SELECTED EXCERPT Start Marker
(94a) Mesoscience: Opening a New Paradigm of Particle Technology

Mesoscience: Opening a new
paradigm of particle technology

Jinghai Li

National Key
Laboratory of Multi-phase complex systems

Institute of
Process Engineering, Chinese Academy of Sciences

Beijing 100190,
P. R. China

Email: jhli@ipe.ac.cn

Mesoscale
phenomena exist in between “unit”
scales and “system” scales at different levels of the real world, spaning from
elemental particle to the universe, as indicated in the following Figure^[1].
Understanding of complex processes at mesoscales, characterized by spatiotemporal
dynamic structures, is a common challenge for the whole spectrum of science and
technology.
SELECTED EXCERPT End Marker
### EXERCISE REQUIREMENTS
1. Render this sentence from the mesoscience abstract into French: "Understanding of complex processes at mesoscales, characterized by spatiotemporal dynamic structures, is a common challenge for the whole spectrum of science and technology."
2. Pick up the mesoscience abstract after its last sentence and write the paragraph that follows.
The records are unrelated to the mesoscience abstract.
DATA FOR ANALYSIS Start Marker
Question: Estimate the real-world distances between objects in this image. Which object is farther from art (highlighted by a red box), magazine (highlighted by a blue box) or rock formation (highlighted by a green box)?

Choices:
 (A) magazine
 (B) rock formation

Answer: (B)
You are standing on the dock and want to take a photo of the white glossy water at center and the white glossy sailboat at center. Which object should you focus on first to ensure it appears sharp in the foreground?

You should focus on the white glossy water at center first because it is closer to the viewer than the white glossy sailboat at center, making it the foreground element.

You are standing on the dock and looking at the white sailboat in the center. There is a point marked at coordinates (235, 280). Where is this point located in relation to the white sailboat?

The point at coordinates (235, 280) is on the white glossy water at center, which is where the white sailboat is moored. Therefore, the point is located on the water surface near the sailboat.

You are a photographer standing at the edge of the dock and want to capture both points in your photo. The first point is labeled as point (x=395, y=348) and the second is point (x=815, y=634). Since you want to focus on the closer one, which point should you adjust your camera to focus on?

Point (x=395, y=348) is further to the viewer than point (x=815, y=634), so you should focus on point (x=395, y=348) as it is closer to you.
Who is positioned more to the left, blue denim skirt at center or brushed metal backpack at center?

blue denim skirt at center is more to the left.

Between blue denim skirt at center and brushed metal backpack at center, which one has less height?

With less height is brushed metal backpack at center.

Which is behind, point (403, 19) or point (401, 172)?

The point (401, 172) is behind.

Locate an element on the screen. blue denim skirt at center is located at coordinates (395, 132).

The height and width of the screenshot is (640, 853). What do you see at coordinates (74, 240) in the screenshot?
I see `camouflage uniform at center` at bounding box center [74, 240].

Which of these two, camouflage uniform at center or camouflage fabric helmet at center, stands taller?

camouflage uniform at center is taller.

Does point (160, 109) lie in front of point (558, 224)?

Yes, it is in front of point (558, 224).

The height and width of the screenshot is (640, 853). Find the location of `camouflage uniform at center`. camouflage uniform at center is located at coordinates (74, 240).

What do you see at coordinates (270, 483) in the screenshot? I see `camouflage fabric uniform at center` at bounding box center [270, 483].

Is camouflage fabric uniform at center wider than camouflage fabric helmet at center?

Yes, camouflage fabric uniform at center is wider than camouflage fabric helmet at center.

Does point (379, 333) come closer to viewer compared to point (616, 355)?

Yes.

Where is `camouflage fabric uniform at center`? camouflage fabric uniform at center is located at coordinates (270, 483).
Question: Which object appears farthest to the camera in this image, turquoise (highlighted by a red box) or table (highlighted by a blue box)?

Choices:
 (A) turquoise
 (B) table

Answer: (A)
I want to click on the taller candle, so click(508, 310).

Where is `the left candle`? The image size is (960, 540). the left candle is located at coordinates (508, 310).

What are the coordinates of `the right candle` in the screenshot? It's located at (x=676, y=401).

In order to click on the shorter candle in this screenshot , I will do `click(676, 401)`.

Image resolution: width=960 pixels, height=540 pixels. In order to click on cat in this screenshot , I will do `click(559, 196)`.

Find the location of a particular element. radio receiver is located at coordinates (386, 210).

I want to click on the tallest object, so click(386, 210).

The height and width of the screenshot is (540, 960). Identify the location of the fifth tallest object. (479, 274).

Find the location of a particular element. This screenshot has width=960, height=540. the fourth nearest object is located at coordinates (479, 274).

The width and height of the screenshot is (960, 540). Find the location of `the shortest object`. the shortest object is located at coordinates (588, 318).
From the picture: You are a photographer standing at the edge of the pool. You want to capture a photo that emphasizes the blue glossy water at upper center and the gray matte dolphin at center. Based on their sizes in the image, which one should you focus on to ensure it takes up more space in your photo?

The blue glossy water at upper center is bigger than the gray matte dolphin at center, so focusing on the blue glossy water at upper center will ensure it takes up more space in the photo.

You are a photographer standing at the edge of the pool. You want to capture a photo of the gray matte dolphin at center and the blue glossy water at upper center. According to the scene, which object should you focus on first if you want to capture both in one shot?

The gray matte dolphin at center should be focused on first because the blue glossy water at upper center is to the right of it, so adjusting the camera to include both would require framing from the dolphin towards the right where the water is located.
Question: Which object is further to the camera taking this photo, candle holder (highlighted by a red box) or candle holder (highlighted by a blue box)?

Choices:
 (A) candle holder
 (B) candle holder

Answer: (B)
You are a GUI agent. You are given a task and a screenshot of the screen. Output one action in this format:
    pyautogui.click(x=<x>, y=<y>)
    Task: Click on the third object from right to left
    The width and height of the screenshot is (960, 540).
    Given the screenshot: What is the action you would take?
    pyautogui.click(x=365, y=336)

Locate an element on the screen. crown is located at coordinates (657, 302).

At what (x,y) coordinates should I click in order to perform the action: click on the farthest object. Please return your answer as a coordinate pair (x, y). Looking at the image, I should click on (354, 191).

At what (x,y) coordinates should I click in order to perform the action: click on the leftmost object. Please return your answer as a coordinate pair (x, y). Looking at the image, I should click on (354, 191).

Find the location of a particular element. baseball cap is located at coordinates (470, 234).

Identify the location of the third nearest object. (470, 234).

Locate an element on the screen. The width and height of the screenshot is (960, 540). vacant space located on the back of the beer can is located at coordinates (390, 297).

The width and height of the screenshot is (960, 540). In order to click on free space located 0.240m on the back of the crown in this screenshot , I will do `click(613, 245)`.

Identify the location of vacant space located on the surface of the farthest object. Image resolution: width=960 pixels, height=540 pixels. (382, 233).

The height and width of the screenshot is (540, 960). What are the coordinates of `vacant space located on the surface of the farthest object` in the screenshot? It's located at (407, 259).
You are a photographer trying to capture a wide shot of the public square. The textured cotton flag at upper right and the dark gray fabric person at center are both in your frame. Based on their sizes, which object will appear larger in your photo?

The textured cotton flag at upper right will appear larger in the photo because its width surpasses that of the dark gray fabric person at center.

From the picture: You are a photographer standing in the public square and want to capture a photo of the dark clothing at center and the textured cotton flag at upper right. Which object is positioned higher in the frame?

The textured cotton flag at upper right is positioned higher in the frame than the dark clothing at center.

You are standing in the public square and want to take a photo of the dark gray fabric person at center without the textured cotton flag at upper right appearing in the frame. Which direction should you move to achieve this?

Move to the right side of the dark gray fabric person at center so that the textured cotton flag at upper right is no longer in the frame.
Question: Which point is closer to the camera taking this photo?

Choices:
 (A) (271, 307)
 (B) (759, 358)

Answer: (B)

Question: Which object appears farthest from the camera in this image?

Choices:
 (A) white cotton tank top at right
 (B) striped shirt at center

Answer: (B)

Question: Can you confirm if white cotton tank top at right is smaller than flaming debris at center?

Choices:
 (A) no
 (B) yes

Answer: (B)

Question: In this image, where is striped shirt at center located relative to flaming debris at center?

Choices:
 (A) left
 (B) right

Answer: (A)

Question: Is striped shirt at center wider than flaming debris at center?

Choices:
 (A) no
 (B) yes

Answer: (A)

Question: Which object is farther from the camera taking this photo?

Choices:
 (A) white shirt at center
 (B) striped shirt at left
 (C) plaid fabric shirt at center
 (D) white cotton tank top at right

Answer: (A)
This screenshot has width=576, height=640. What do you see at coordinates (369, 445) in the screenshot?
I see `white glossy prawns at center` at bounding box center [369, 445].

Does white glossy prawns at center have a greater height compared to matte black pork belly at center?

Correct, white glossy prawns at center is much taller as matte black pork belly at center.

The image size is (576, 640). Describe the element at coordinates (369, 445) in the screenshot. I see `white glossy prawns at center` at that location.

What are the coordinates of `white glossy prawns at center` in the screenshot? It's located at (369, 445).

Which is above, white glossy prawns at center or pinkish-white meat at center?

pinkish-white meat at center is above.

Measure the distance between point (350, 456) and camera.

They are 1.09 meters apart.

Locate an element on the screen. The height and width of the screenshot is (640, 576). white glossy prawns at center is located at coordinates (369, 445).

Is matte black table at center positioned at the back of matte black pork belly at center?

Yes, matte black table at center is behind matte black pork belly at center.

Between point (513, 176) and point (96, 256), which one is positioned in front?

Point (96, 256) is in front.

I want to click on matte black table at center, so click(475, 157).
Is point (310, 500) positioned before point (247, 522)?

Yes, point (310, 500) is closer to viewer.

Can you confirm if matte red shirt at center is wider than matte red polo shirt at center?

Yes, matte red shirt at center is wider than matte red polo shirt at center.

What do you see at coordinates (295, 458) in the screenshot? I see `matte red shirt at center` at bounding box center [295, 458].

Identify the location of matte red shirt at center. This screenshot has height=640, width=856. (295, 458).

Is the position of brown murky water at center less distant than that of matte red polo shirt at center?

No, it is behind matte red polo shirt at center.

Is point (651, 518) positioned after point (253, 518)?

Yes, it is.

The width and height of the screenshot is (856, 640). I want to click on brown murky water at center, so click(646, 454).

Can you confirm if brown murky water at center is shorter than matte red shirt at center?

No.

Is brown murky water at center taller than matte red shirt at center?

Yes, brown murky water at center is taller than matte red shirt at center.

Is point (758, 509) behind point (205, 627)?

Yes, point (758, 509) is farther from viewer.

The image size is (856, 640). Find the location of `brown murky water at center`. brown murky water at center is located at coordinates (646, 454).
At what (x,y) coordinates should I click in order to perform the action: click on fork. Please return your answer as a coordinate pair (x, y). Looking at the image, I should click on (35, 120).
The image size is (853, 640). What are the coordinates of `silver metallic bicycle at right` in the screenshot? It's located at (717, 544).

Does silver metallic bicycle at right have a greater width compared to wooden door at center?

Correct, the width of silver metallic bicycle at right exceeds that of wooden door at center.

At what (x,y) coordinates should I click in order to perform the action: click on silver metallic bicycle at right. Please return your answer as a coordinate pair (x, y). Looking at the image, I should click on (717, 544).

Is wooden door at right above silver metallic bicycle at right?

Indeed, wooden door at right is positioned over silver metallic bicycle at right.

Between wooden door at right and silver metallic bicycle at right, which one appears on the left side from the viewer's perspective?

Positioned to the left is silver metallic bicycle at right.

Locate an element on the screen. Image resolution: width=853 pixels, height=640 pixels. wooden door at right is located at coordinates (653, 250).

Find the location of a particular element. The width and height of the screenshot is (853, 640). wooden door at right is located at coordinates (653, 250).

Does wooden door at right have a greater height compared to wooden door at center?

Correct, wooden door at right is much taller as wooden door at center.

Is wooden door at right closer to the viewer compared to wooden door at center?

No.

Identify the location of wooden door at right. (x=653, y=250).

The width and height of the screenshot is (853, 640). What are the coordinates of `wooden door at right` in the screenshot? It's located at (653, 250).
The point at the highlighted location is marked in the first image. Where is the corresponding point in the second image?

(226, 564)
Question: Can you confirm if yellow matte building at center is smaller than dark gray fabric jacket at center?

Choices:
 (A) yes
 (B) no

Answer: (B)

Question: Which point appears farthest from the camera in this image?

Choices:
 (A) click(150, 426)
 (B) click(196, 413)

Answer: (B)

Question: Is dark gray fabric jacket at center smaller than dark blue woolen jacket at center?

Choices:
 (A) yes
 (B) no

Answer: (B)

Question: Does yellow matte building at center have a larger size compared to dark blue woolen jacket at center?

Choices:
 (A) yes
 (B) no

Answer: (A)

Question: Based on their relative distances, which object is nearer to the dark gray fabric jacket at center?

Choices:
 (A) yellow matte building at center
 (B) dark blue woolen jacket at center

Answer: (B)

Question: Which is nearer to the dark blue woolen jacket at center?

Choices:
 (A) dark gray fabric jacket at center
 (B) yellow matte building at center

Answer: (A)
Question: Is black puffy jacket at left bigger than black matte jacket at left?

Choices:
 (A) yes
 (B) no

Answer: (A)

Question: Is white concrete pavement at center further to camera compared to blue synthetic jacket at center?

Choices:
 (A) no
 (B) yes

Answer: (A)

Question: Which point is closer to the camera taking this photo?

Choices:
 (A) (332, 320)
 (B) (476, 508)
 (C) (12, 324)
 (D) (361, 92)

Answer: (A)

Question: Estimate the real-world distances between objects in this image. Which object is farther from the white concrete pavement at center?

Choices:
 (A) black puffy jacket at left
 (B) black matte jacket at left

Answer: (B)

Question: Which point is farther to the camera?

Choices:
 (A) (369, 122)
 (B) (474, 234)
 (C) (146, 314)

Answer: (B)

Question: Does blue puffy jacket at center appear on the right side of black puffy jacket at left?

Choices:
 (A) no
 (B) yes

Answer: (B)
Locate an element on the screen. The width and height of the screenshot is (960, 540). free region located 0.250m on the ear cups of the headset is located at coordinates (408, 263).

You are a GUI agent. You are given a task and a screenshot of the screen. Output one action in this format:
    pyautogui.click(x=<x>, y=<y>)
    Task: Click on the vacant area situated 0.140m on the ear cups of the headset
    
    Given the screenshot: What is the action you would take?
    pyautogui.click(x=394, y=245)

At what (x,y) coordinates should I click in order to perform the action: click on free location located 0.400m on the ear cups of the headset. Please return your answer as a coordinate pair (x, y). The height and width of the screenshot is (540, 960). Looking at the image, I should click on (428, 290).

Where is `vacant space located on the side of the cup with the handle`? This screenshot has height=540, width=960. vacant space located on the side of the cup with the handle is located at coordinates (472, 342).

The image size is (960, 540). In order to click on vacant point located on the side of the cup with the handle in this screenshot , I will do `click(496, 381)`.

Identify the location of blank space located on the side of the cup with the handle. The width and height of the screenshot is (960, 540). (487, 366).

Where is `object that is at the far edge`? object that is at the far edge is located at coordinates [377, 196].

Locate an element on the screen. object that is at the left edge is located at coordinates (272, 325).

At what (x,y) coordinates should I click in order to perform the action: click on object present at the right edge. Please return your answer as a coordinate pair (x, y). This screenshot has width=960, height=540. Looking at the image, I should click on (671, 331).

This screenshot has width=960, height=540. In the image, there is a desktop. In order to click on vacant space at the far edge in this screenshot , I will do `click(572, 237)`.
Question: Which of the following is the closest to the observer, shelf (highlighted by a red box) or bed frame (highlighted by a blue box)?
DATA FOR ANALYSIS End Marker
### RESPONSES
1. La compréhension des processus complexes aux mésoéchelles, caractérisés par des structures dynamiques spatio-temporelles, constitue un défi commun pour l'ensemble du spectre de la science et de la technologie.

2.
This
presentation reviews the three decades of research on mesoscales of particulate
systems at IPE-CAS. It was initiated by the energy-minimization multiscale
(EMMS) model specific for gas-solid fluidization^[2], which
established the stability condition or variational function for particle
clustering phenomenon. In extending the model to many different complex
systems, such as gas-liquid, turbulence, gas-liquid-solid, emulsion, material preparation,
protein, and catalysis systems, the EMMS principle was then proposed generally
for different complex systems, featuring compromise in competition between
different dominant mechanisms in physics and formulated as multi-objective
variational problem in mathematics^[3]. With increasing understanding
of the generality of this principle, the concept of mesoscience was further advanced^[4,
5], and is believed to be potentially universal for all complex mesoscale
phenomena at different levels.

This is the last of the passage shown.